• _Work order_
Write out every line of text in the material below verbatim, omitting the pictures.

== Record excerpts

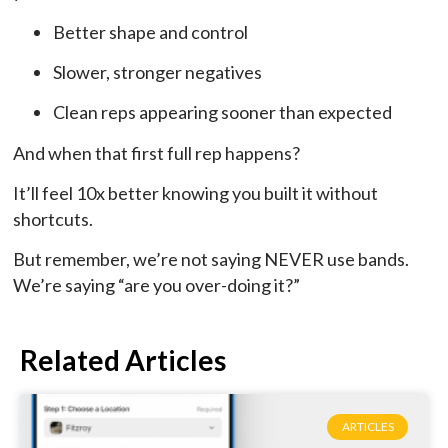
Better shape and control
Slower, stronger negatives
Clean reps appearing sooner than expected
And when that first full rep happens?
It’ll feel 10x better knowing you built it without
shortcuts.
But remember, we’re not saying NEVER use bands.
We’re saying “are you over-doing it?”
Related Articles
ARTICLES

====

• _Exercise response_
Better shape and control
Slower, stronger negatives
Clean reps appearing sooner than expected
And when that first full rep happens?
It’ll feel 10x better knowing you built it without
shortcuts.
But remember, we’re not saying NEVER use bands.
We’re saying “are you over-doing it?”
Related Articles
ARTICLES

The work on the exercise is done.